La Guinée-Équatoriale franchit une étape majeure dans son ambition de modernisation et de rééquilibrage territorial avec Ciudad de la Paz, une capitale conçue pour rapprocher l’État de ses citoyens et renforcer l’ancrage continental du pays. Cette ville, née d’une vision stratégique initiée en 2008 par le président Teodoro Obiang, se distingue par son urbanisme moderne et ses infrastructures ambitieuses.

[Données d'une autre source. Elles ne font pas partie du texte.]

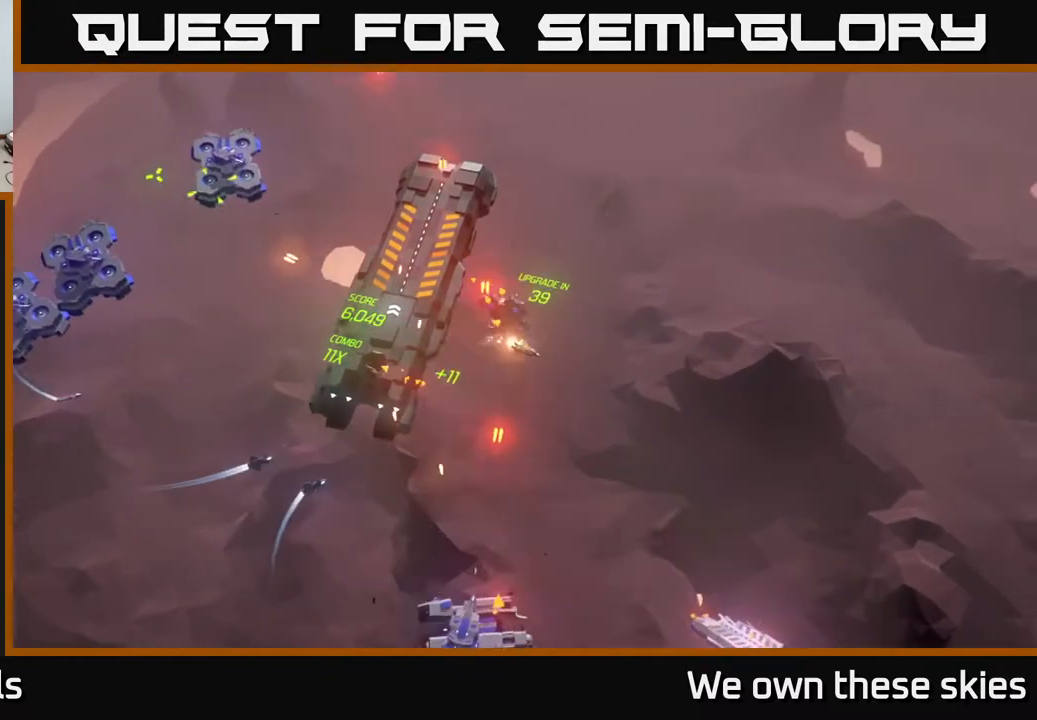
{"buttons": [], "left_stick": "down-left", "events": [[117, "left_stick", "down-left"]]}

Située dans la province de Djibloho, non loin de l’aéroport de Mengomeyén, Ciudad de la Paz, anciennement Oyala, se dresse déjà avec ses tours contemporaines, son palais présidentiel et ses premiers immeubles institutionnels. Depuis le 3 janvier, cette cité est officiellement la capitale de la Guinée-Équatoriale, succédant à Malabo, l’ancienne capitale insulaire, limitée par son isolement et ses contraintes infrastructurelles. Le décret présidentiel officialise ainsi un transfert progressif des institutions et services publics, dans le but de mieux desservir l’ensemble du territoire et d’inscrire le pays dans une dynamique de développement équilibré.
Ce projet de capitale continentale répond à une logique stratégique et économique claire : rapprocher l’administration des centres d’activité comme Bata, faciliter l’accès aux services publics pour les citoyens, et créer un pôle administratif capable de soutenir la croissance démographique et l’expansion économique. Malabo, bien que riche en histoire, se trouve isolée sur l’île de Bioko et peine à absorber les besoins d’un État en mutation. Ciudad de la Paz vise donc à corriger ce déséquilibre tout en consolidant l’image internationale de la Guinée-Équatoriale.
Financée principalement par les revenus pétroliers, la ville ne cesse de se développer et accueille déjà des infrastructures clés telles qu’une université, un hôpital et des centres administratifs. Le transfert complet des institutions gouvernementales est prévu dans l’année, un défi de taille pour cette métropole en plein essor, mais qui symbolise l’ambition d’une Guinée-Équatoriale moderne, connectée et fonctionnelle. Avec une capacité prévue pour 200 000 habitants, Ciudad de la Paz se profile comme un centre politique, administratif et économique de premier plan, prêt à inscrire le pays dans le XXIᵉ siècle.